A 4-6-0, the locomotive was built at the GWR’s works in Swindon in the United Kingdom for fast passenger service. Just three months old when it appeared at the fair, this 104,600 lb four cylinder compound behemoth was then the most powerful locomotive in Great Britain. With a 194 sq ft firebox and total heating surface of 2,008 sq ft, including 313 sq superheating surface, it operated at a boiler pressure of 250 psi and delivered 40,300 lbs tractive effort.
Below, following GWR #6000 in the parade, Canadian National Railway #6100 was the first of twenty Northern type
(4-8-4) locomotives ordered in 1927 from the Canadian Locomotive Company in Kingston, ON. They were dubbed “Confederation” type locomotives to celebrate the 60th anniversary of Canadian Confederation.
When it made its appearance at the fair, this was the largest locomotive in the British Empire.
Left, Canadian Pacific Class G-3-d #2333, a Pacific (4-6-2) type locomotive, was built by the Montreal Locomotive Works, a subsidiary of Alco in 1926. Another CPR G-3-d, #2341 is also listed as appearing at the fair in different publications. The G-3-d weighs 306,500 lbs. With 23” x 30” cylinders, a 65 sq ft grate, 291 sq ft firebox and total heating surface of 4,136 sq ft, including 864 sq ft superheating, it operated at a boiler pressure of 250 psi delivering 44,965 lbs tractive effort.
Neither #2333 nor #2341 has survived.
Following the “J E Muhlfield”, the pageant turns from the B&O to locomotives from other railroads.
========
• _ACTIONS TO TAKE_
• A. In the passage on the fair's locomotives, which company built Canadian National Railway #6100, and where?
• B. Using the passage on the fair's locomotives, explain why the Northern type locomotives ordered by Canadian National Railway in 1927 were called "Confederation" type.
• C. Continue the passage on the fair's locomotives from its last sentence.
========
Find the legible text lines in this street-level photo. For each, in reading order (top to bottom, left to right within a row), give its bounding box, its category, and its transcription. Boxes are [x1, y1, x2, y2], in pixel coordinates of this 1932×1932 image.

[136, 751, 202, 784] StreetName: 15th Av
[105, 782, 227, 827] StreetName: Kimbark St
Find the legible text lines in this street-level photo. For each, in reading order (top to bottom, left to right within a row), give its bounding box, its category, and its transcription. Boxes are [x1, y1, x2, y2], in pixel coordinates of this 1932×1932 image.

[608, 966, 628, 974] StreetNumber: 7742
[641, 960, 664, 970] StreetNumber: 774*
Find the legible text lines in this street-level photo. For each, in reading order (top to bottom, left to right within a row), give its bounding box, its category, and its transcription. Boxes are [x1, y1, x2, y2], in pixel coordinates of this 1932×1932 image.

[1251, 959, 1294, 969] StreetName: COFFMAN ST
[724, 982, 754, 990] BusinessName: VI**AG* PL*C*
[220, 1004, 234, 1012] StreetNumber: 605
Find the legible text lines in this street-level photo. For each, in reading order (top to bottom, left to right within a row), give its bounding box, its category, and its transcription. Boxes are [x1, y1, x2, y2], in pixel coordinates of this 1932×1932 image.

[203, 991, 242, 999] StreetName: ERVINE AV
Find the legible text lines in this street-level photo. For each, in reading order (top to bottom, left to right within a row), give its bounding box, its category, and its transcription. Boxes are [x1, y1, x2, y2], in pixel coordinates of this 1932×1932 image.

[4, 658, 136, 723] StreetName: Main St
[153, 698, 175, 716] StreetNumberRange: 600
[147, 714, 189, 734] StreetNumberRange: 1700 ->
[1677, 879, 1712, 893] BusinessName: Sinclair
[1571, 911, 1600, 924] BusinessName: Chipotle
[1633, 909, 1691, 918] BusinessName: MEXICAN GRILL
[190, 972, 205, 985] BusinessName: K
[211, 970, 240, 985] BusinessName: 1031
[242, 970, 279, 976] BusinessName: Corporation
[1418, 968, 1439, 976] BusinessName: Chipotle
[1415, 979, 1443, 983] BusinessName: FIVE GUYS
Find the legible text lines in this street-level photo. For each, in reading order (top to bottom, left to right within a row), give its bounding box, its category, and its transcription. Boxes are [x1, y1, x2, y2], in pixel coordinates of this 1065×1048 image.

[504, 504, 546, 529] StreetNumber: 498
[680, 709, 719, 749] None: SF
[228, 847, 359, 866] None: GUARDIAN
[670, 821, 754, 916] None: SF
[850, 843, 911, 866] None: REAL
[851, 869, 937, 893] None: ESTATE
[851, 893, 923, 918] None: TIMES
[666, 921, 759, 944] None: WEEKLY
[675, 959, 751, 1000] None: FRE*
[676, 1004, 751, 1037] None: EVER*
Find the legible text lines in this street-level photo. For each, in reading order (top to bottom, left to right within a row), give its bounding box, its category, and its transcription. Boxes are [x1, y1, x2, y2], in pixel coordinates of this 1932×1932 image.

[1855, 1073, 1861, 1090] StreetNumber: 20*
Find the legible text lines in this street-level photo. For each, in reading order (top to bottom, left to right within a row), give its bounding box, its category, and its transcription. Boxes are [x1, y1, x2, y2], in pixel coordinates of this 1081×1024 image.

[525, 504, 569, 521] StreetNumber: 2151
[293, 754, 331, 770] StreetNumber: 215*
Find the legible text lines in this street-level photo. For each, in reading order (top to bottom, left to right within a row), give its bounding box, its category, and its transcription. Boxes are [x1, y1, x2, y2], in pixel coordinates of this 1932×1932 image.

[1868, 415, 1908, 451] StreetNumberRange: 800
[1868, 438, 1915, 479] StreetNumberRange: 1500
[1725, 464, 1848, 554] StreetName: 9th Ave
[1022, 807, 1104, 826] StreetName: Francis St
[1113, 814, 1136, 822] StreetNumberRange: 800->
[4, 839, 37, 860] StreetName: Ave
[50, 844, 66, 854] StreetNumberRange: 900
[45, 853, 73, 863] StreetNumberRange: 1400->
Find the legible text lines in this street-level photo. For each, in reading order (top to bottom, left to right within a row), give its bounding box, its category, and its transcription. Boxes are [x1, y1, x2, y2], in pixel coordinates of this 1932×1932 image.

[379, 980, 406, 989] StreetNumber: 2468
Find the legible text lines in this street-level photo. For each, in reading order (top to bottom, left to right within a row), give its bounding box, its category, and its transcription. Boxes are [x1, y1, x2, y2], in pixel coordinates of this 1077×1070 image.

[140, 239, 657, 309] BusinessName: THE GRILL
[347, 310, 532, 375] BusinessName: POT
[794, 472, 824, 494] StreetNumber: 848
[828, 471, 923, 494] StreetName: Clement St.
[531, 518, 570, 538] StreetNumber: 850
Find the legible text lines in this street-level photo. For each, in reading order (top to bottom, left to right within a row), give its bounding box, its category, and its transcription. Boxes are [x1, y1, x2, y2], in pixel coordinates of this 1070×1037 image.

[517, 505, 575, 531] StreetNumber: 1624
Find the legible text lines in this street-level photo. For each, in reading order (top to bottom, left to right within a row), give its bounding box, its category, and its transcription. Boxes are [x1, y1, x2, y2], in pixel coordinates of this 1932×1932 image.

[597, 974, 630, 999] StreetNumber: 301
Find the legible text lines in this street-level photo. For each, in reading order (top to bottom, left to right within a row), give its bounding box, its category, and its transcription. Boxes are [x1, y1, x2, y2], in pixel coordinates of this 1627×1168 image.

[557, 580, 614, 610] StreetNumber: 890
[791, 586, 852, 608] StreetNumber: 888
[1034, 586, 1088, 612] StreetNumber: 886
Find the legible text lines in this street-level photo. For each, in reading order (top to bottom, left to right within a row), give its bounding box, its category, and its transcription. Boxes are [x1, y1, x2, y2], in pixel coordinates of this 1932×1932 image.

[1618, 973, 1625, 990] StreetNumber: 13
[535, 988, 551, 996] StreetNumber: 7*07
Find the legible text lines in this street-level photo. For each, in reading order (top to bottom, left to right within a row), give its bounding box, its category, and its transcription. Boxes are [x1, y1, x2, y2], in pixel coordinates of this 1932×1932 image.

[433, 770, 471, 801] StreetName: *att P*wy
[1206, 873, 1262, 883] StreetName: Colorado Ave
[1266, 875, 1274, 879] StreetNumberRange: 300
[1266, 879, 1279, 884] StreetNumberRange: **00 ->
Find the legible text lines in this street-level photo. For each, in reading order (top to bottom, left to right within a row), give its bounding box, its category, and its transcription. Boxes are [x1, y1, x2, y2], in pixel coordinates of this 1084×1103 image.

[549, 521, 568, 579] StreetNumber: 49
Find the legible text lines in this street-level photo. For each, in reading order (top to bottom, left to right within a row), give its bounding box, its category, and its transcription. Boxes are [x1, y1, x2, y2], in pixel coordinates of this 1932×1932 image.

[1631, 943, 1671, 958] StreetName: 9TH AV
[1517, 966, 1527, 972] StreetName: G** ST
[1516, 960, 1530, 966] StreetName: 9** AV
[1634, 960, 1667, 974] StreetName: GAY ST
========
• _THE RESULTS_
• A. The Canadian Locomotive Company in Kingston, ON.

• B. They were named to celebrate the 60th anniversary of Canadian Confederation.

• C.
Left, a float appears representing “England, the Mother of Railways” and recognising the country as the birthplace of modern railroad operations in 1825. As the daily program described it, “[u]pon this float one sees the Rocket, the famous Stephenson locomotive which made a sensational success at the Rainhill Trials, outside Liverpool, in 1829. George Stephenson is shown standing by his locomotive”. The Rocket displayed on the float is a replica, but I haven't been able to identify when it was built or whether it has survived.
#6100 weighed 396,390 lbs. It had a 84.4 sq ft grate, 415 sq ft firebox and total heating surface of 6,084 sq ft, including 100 sq ft of water tubes in the firebox and 1,840 sq ft superheating. With 25½” x 30” cylinders it operated at 250 psi delivering 56,786 lbs tractive effort.
#6100 has not survived.
#6000 is preserved at the National Railway Museum in York, England, on static display.
In the view above, CNR #6100 and CPR #2333 queue behind GWR #6000 waiting to make their entrance.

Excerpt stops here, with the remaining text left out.